In Italia, anche se non sfioriamo le movimentazioni di capitali degli USA, La differenza sostanziale è che, nel nostro Paese, il miele è legato alla piccola produzione e non a colossi industriali. Non abbiamo Cheerios, che ha introiti più che sufficienti per autosostenersi nei momenti di crisi ma 45.000 apicoltori artigianali che, caratterizzati da piccoli capitali divisi tra autoconsumo e commercializzazione, necessitano di aiuti esterni.

Il modello americano, interessato ma comunque vincente, quindi, non può essere replicato (eccezion fatta per il comparto di sensibilizzazione-educazione, che comunque non guasta mai rafforzare) e se i cambiamenti climatici sono sicuramente un aspetto negativo che grava su entrambi i Paesi, la siccità di questa estate ha danneggiato maggiormente le colture e la produzione nostrane.
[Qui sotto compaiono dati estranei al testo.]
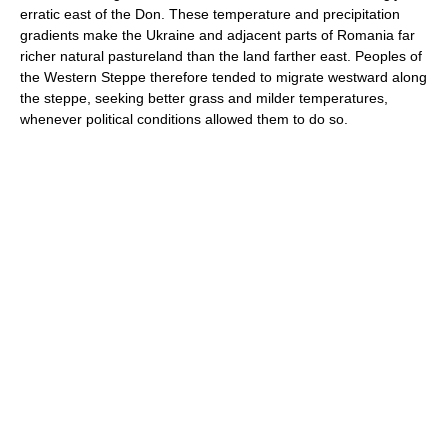
erratic east of the Don. These temperature and precipitation
gradients make the Ukraine and adjacent parts of Romania far
richer natural pastureland than the land farther east. Peoples of
the Western Steppe therefore tended to migrate westward along
the steppe, seeking better grass and milder temperatures,
whenever political conditions allowed them to do so.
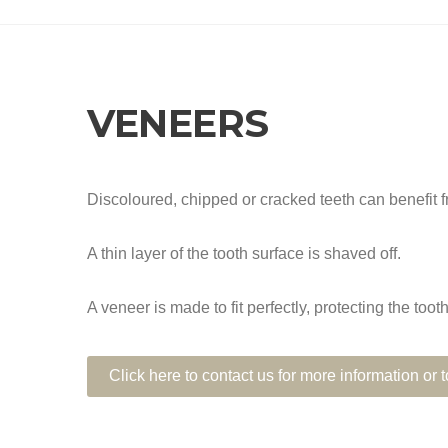
VENEERS
Discoloured, chipped or cracked teeth can benefit 
A thin layer of the tooth surface is shaved off.
A veneer is made to fit perfectly, protecting the too
Click here to contact us for more information or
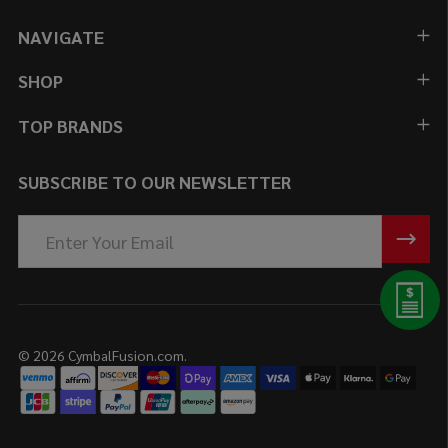
NAVIGATE
SHOP
TOP BRANDS
SUBSCRIBE TO OUR NEWSLETTER
Email
Address
©
2026
CymbalFusion.com.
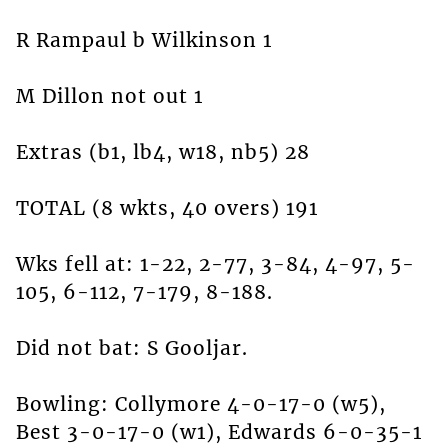
R Rampaul b Wilkinson 1
M Dillon not out 1
Extras (b1, lb4, w18, nb5) 28
TOTAL (8 wkts, 40 overs) 191
Wks fell at: 1-22, 2-77, 3-84, 4-97, 5-
105, 6-112, 7-179, 8-188.
Did not bat: S Gooljar.
Bowling: Collymore 4-0-17-0 (w5),
Best 3-0-17-0 (w1), Edwards 6-0-35-1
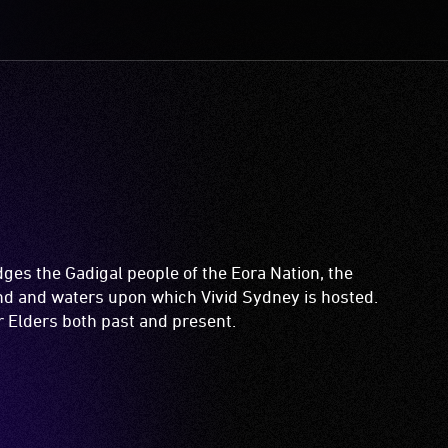
es the Gadigal people of the Eora Nation, the
and and waters upon which Vivid Sydney is hosted.
ir Elders both past and present.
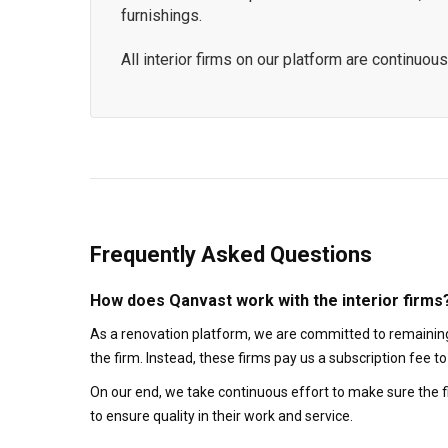
furnishings.
All interior firms on our platform are continu
Frequently Asked Questions
How does Qanvast work with the interior firms
As a renovation platform, we are committed to remaining
the firm. Instead, these firms pay us a subscription fee 
On our end, we take continuous effort to make sure the f
to ensure quality in their work and service.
Le fioriture ed il loro nettare sono seccati quasi ovunque sul territorio nazionale e le api hanno finito col morire di sete o avvelenate, costrette a bere l’acqua clorata delle piscine. Il fuoco degli incendi, poi, ha fatto il resto.

Al momento possiamo solo fare la conta dei danni e constatare il diffondersi del miele straniero sulle nostre tavole mentre per il mercato mellifero italiano si profila uno dei risultati peggiori degli ultimi 35 anni.